The market for electronic devices based on wide-bandgap semiconductors is poised to grow by 30% or more per year, according to a technology and market report from Strategies Unlimited. The two most important semiconductors will be galium nitride (GaN), mainly for microwave applications, and silicon carbide (SiC), mainly for power supplies and motor controls. Other materials, such as aluminum nitride (AlN) are much less mature in their development.
The projected market growth strongly depends on continuing improvements in substrate quality, price, and availability; new device and package designs; and the ability of system designers to take advantage of the new technology. Early growth will be dominated by products for microwave power amplifiers, such as for communications, radar, and military uses, according to the report: “Wide-Bandgap Electronics—2008”. Growth in products for power management will take longer, while low-power products for high-temperature environments will not see a significant opportunity through the forecast period. The devices will compete against established semiconductor-based devices and vacuum tubes in segments that will have a combined value of about $1 billion in revenues by 2012.
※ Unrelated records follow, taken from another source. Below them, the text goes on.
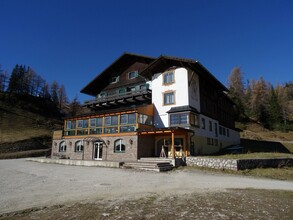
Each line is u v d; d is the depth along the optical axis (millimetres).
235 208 6758
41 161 28734
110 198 8344
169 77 26609
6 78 93000
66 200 8219
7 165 23750
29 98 86688
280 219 5832
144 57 30656
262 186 11148
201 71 26609
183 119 24141
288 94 101562
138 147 23234
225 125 36031
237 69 84062
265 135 55688
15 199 8547
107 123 26281
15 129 59062
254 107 68938
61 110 97125
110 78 35594
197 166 19078
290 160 19516
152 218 5910
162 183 11938
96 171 17609
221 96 35594
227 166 17172
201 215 6113
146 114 25531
Wide-bandgap materials offer nearly ideal properties for fast, hot, high-power electronics. They have attractive properties but have high melting points—above 2,000°C—and they have taken the semiconductor industry the longest to master. The materials benefit from much of the development in silicon electronics, but silicon-based products are much less expensive to manufacture. Therefore, wide-bandgap electronics has to compete in those niches where silicon and other solutions are inferior.